Without question the number one thing novice designers don't understand is how long it takes to create a good design. Even great designers that have years of muscle-memory can spend hours upon hours on a design.
Novices generally don't appreciate this and just don't take enough time to produce good work.
Replace "novice designer" with "people in general".
I've been having an ongoing fight with a colleague who insists we should redo the design to a completely new theme before launch, with the rationale that it's "ten lines of CSS".
Part of the problem is that one of the qualities of good design is that it looks obvious and effortless. I have spent hours sometimes fine tuning micro-details to get just the right feel. The result of these hours of work is that it looks like it took less time rather than more - the longer I spend, the less time people assume it took :-)
(FWIW, I'm no designer, just a developer who has to put that hat on every now and then).
I actually think your 1st design is far better than your 2nd.
Applying a bunch of dribbble.com trends to a website is not design, nor will it do you any favours.
Here's a few examples:
- The image. The first one communicates your service. The 2nd just freaks me out a little bit, what does it communicate?
- I like how your original design was contained. It had a feeling of folders/filing which reminded me of files/libraries. Now you're using 960.gs it's all a bit scattered, particularly with the misaligned latin book and copy.
-The only element that stands out to me on the 2nd design is the copy in the footer. This is useful to know and instantly communicates how effective your service might be.
Your first design could use some improvements in a number of area's, mainly the copy and UI. Yet you've focused the majority of your blogpost and redesign on aesthetics.
Unfortunately you've gone from a web service that looks as though it was put together by a developer, to a web service that looks like it was put together by a developer and a terrible designer.
Looking at other web app's designs is the wrong way to design. Going on dribbble will do you no favours. Look at your users and think, what will make their visit more enjoyable/desirable/effective etc etc.
"Use gradients and drop shadows like salt and pepper."

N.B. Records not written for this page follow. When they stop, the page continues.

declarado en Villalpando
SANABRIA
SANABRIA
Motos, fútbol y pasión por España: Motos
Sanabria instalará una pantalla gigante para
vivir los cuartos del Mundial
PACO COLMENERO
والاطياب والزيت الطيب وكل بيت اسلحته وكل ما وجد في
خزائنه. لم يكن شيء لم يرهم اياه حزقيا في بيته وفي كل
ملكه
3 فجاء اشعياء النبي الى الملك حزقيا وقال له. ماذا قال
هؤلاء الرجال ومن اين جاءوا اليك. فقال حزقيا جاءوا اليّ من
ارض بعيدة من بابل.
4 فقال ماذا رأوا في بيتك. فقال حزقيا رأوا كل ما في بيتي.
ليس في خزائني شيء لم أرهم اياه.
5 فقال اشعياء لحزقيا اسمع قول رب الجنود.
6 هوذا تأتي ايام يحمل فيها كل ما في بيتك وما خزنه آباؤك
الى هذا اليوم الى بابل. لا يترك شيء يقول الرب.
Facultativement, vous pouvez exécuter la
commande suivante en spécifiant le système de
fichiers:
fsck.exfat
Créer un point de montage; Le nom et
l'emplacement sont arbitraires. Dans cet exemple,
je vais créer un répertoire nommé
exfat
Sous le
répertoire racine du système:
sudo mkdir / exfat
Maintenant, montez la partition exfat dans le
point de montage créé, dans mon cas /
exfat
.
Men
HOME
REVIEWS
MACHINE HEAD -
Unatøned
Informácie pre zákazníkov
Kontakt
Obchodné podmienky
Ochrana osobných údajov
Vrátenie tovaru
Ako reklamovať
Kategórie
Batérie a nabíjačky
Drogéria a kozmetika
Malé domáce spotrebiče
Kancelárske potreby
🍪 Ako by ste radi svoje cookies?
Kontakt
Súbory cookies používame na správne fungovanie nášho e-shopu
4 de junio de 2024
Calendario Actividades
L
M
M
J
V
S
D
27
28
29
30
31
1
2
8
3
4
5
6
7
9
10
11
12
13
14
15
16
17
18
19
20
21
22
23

This can work in some situations, but you should also be careful of over-using these accents. If you look at a site like amazon.com, for example, you'll see that they use solid colors and "flat" text more than gradients and drop shadows.

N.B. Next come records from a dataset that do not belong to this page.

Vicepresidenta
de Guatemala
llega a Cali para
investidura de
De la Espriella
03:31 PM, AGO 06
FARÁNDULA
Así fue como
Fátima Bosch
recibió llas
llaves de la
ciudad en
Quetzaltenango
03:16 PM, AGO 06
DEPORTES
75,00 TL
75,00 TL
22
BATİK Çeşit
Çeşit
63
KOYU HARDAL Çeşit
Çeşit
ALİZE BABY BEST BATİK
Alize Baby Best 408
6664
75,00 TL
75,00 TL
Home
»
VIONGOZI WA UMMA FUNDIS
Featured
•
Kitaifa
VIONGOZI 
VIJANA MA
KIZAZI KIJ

Gradients and drop-shadows require space to be effective.
Pages also need white space to help organize content and avoid crowding.

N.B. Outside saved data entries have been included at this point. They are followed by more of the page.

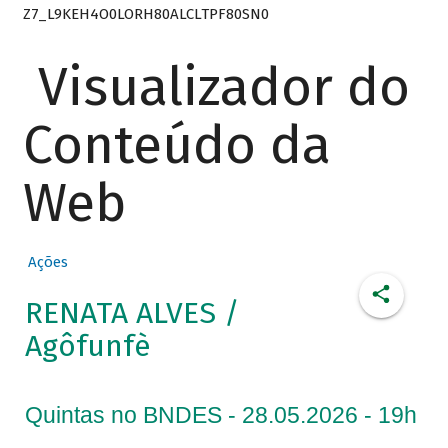
Z7_L9KEH4O0LORH80ALCLTPF80SN0
Visualizador do
Conteúdo da
Web
Ações
RENATA ALVES /
Agôfunfè
Quintas no BNDES - 28.05.2026 - 19h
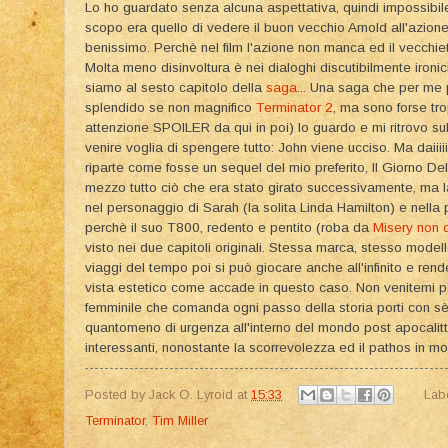
Lo ho guardato senza alcuna aspettativa, quindi impossibile 
scopo era quello di vedere il buon vecchio Arnold all'azione.
benissimo. Perchè nel film l'azione non manca ed il vecchie
Molta meno disinvoltura è nei dialoghi discutibilmente ironic
siamo al sesto capitolo della
saga
... Una saga che per me 
splendido se non magnifico
Terminator 2
, ma sono forse tr
attenzione SPOILER da qui in poi) lo guardo e mi ritrovo su
venire voglia di spengere tutto: John viene ucciso. Ma daiii
riparte come fosse un sequel del mio preferito, Il Giorno Del
mezzo tutto ciò che era stato girato successivamente, ma la
nel personaggio di Sarah (la solita Linda Hamilton) e nella
perchè il suo T800, redento e pentito (roba da
Misery non 
visto nei due capitoli originali. Stessa marca, stesso model
viaggi del tempo poi si può giocare anche all'infinito e rend
vista estetico come accade in questo caso. Non venitemi per
femminile che comanda ogni passo della storia porti con sè
quantomeno di urgenza all'interno del mondo post apocalitt
interessanti, nonostante la scorrevolezza ed il pathos in mol
Posted by
Jack O. Lyroid
at
15:33
Lab
Terminator
,
Tim Miller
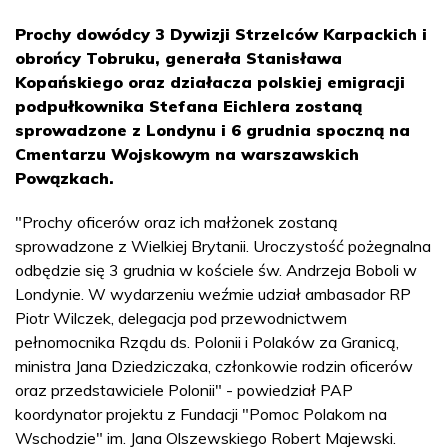
Prochy dowódcy 3 Dywizji Strzelców Karpackich i
obrońcy Tobruku, generała Stanisława
Kopańskiego oraz działacza polskiej emigracji
podpułkownika Stefana Eichlera zostaną
sprowadzone z Londynu i 6 grudnia spoczną na
Cmentarzu Wojskowym na warszawskich
Powązkach.
"Prochy oficerów oraz ich małżonek zostaną
sprowadzone z Wielkiej Brytanii. Uroczystość pożegnalna
odbędzie się 3 grudnia w kościele św. Andrzeja Boboli w
Londynie. W wydarzeniu weźmie udział ambasador RP
Piotr Wilczek, delegacja pod przewodnictwem
pełnomocnika Rządu ds. Polonii i Polaków za Granicą,
ministra Jana Dziedziczaka, członkowie rodzin oficerów
oraz przedstawiciele Polonii" - powiedział PAP
koordynator projektu z Fundacji "Pomoc Polakom na
Wschodzie" im. Jana Olszewskiego Robert Majewski.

So, if you go with gradients or drop-shadows (or effects in that realm) know that you're doing so at the expensive of a resource that adds readability and overall usability.
That's not an argument against using these things, just an argument against gratuitous application. (Consider that Amazon, for example, manages to get a good deal of content on their pages while still being fairly easy to grok.)
"Developing design skills is a summer project of it's own."
Correction: "Learning how to use Photoshop is a summer project of it's own".
I appreciate the linkbait and all, but saying you've developed sufficient enough design skills after one site redesign is like saying you should be an engineering manager because you developed your blog in Frontpage.
"saying you've developed sufficient enough design skills after one site redesign"
He's developed sufficient enough design skills to make his site look better than plain jane HTML. He's not claiming anything more.
There's nothing wrong with developing design skills over a summer -- I can develop Python skills over a summer without claiming that I'll be correcting Guido at the end of it.
I recently put something very like BookShout on my idea list... basically just shareable, public, user-created lists of reference materials (books, websites, whatever).
Looks like I don't have to build it anymore. =P
(My personal pain point was finding ordered lists of materials -- taking you from beginner to at least intermediate, produced by someone who knows what they're doing. Fingers crossed that BookShout will expand in that direction.)
I'm at the point now where I'll never design for my projects again. I've found the talent available on odesk.com is amazing and for a negligible investment I can have an amazing site to show my work in the best light. The cost is easily justifiable as I'd rather spend the money on someone talented than waste time doing something I suck at (and have no intention of becoming better).
I'm curious, how did you trawl through odesk to find a designer worth a damn? The place is just overflowing with bodies, all of them (that I've seen) completely talentless.
The ones I used I searched for. I looked for keywords related to what I wanted, found people, looked at their portfolio, and asked a few of them to apply to my job posting.
I'm still new to it, but I've already worked with two designers, one psd conversion guy, and an audio engineer. My experience with all of them was positive enough that I plan to use the service again.
Novices generally don't appreciate this and just don't take enough time to produce good work.